In an interview to air Tuesday night, WikiLeaks founder Julian Assange will repeat the claim that his organization did not receive stolen Democratic emails directly from the Russian government.
“We can say, we have said repeatedly, over the last two months, that our source is not the Russian government, and it is not a state party,” Assange told Fox News host Sean Hannity during an interview conducted in the Ecuadorian embassy in London, where Assange has been holed up for the past four years.
Speaking to Hannity, Assange also said it was “strange” that the FBI and the White House had not mentioned WikiLeaks in recent statements about the cyberattacks. “If you look at most of [President Obama’s] statements, he doesn’t say that—he doesn’t say that WikiLeaks obtained its information from Russia, worked with Russia,” Assange said.
With help from the Ecuadorean government, Assange has been avoiding extradition to Sweden over allegations that he committed rape while visiting the country in 2010. Adamant the accusations are unfounded, Assange believes that appearing in Sweden would give U.S. authorities the opportunity to extradite him over prior leaks containing classified U.S. military and diplomatic files.
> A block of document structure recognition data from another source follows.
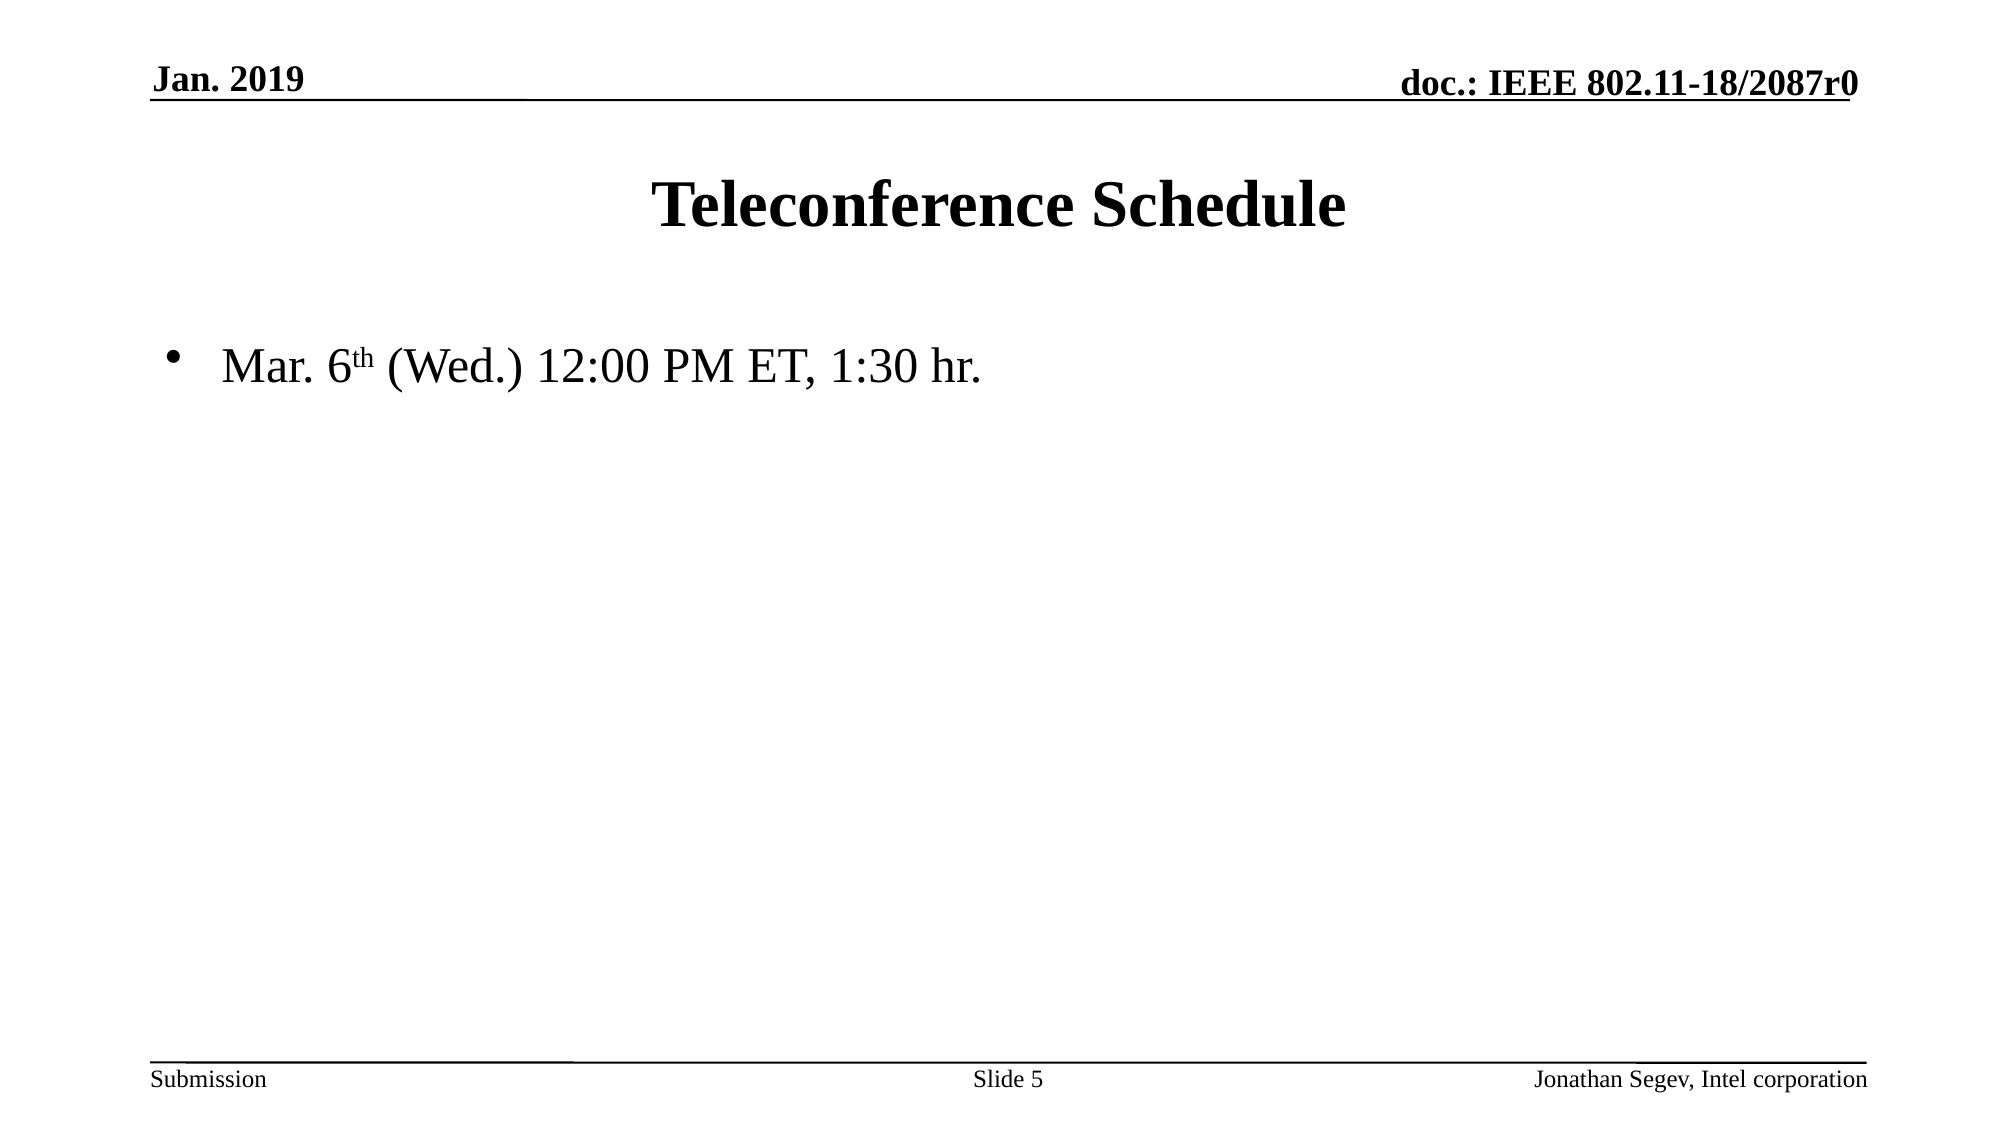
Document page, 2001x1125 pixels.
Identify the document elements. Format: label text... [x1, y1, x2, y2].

slide_number Slide 5 [950, 1061, 1067, 1123]
list Mar. 6th (Wed.) 12:00 PM ET, 1:30 hr. [149, 324, 1850, 1000]
title Teleconference Schedule [149, 112, 1850, 288]
footer Jonathan Segev, Intel corporation [1171, 1061, 1869, 1093]
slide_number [152, 54, 563, 100]
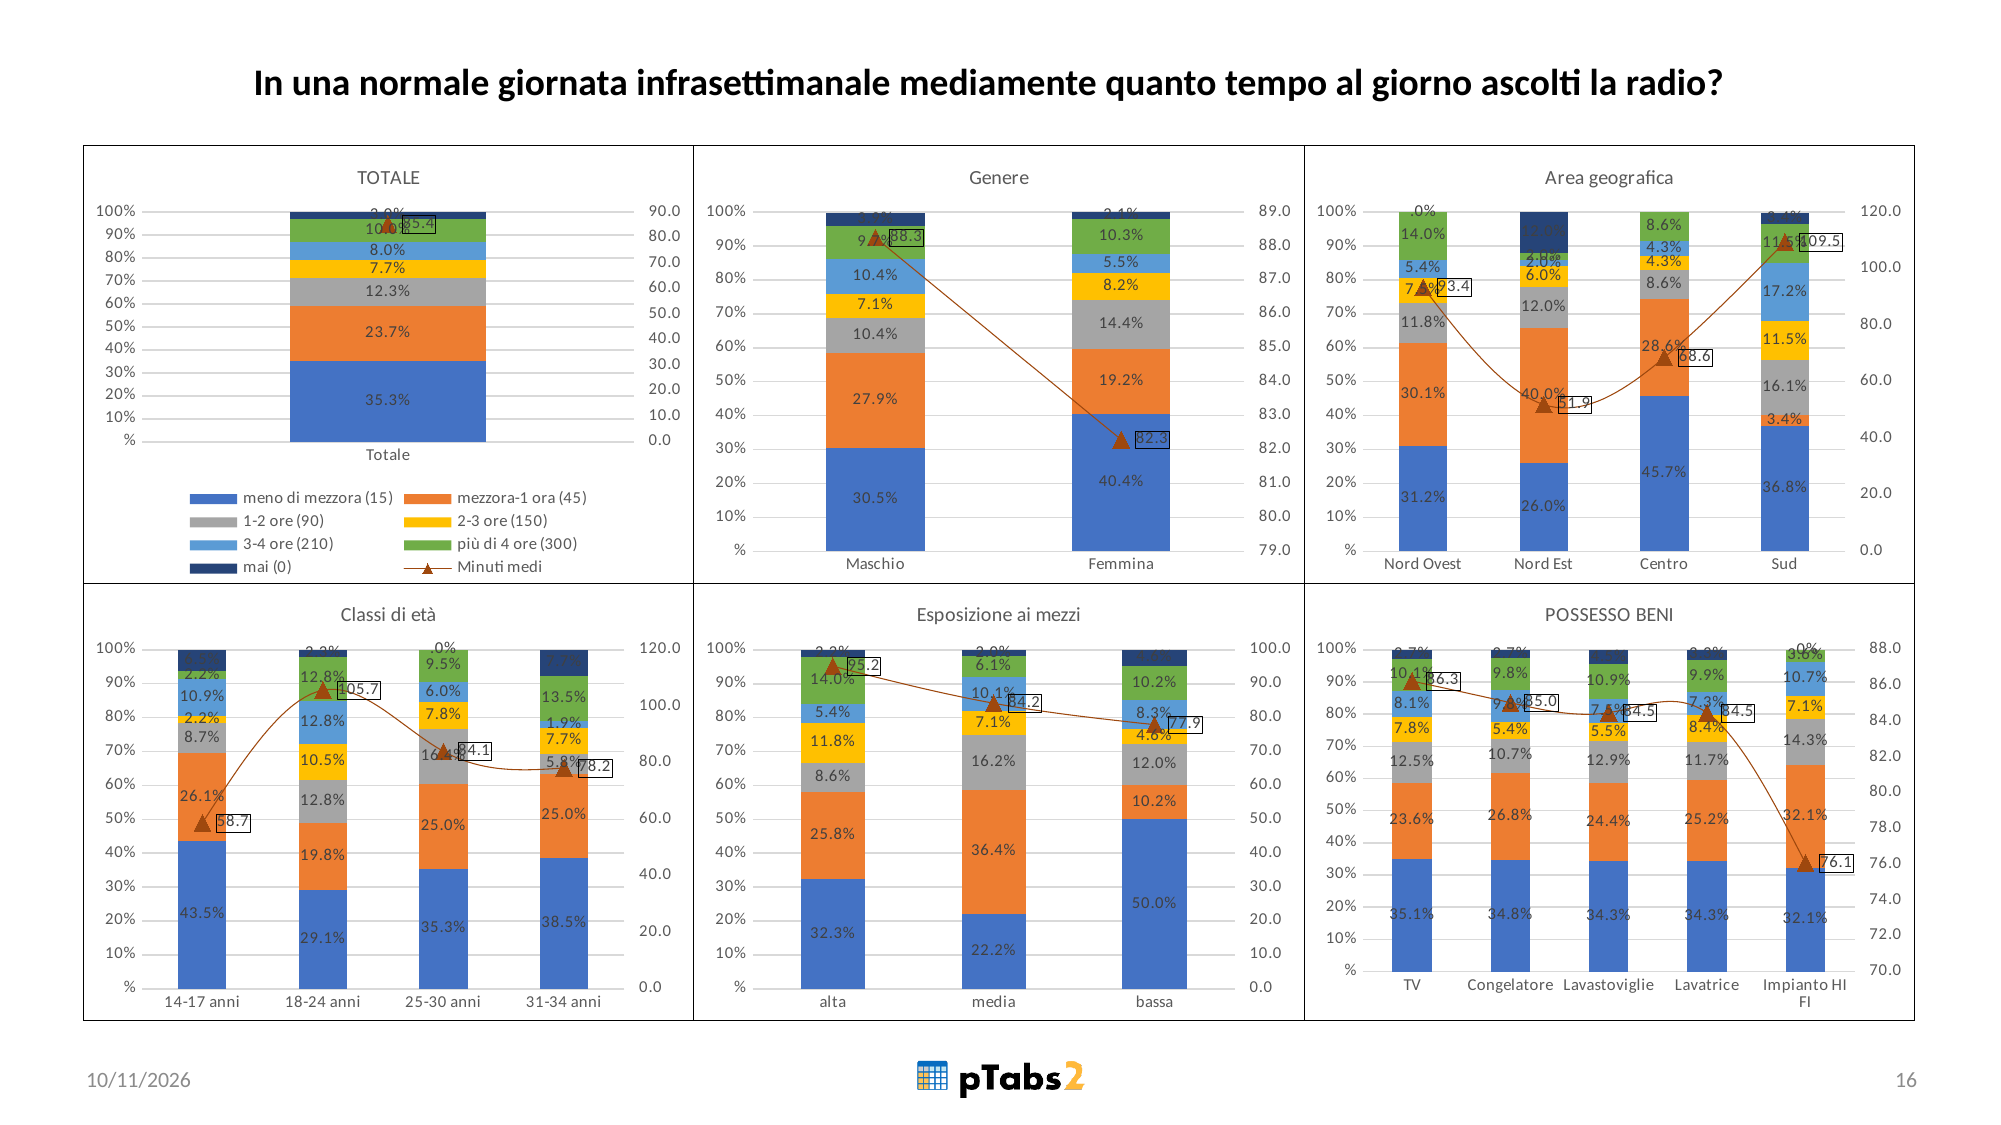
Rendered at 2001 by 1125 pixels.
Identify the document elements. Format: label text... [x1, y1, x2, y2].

chart [83, 145, 1915, 1021]
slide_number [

Assange was interviewed by a Swedish prosecutor at the Ecuadorian embassy in mid-November.
In February, a United Nation’s panel concluded that Assange was being “arbitrarily detained” by the British government.
It remains unclear who, specifically, provided WikiLeaks with access to stolen emails from the Democratic National Committee (DNC) and Hillary Clinton campaign chairman John Podesta; however, U.S. spy and law enforcement agencies have concluded—reportedly with a high degree of confidence—that the hackers targeting the Democrats received orders from Moscow.
Moreover, U.S. intelligence officials have asserted that such orders could have only been issued at the highest echelons of the Russian government, which has denied any involvement in the theft or disclosure of the DNC and Podesta emails.
Assange, who typically does not reveal information about his sources, previously dismissed claims that the disclosures were intended to interfere with the U.S. election. “Saying nothing leads to a vacuum into which false claims about our sources can be projected,” Assange said in November. “We tolerate such claims until they are used to distract from the publication.”
CrowdStrike, a private security research firm hired by the Democrats to investigate the breach, is said to have nearly incontrovertible proof that the actors who infiltrated the DNC also launched attacks against the Ukrainian military following Russia’s invasion in 2014, as documented in a recent report.
Last week, the FBI and Department of Homeland Security released a report describing the ways in which the U.S. believes Russia acted to influence the election. President Barack Obama also took action, expelling 35 Russian diplomatic agents and imposing sanctions on nine Russian individuals and entities, including four top officers of Russia’s foreign military intelligence unit.
Assange has not offered any clues as to who the WikiLeaks source may be, except to say it isn’t the Russian government or any other state actor. WikiLeaks has also not provided any statements indicating whether it actually knows the identity of its source; the organization typically uses anonymizing software to conceal its sources’ identities and has claimed to not know the identities of sources in the past.
“We have made one statement months ago and repeated it ever since. Not a state party. That’s it,” a verified WikiLeaks account told the Daily Dot via Twitter.
The Wikileaks account did not respond when asked to elaborate on how Assange might have determined that his source was not working on the behalf of any government.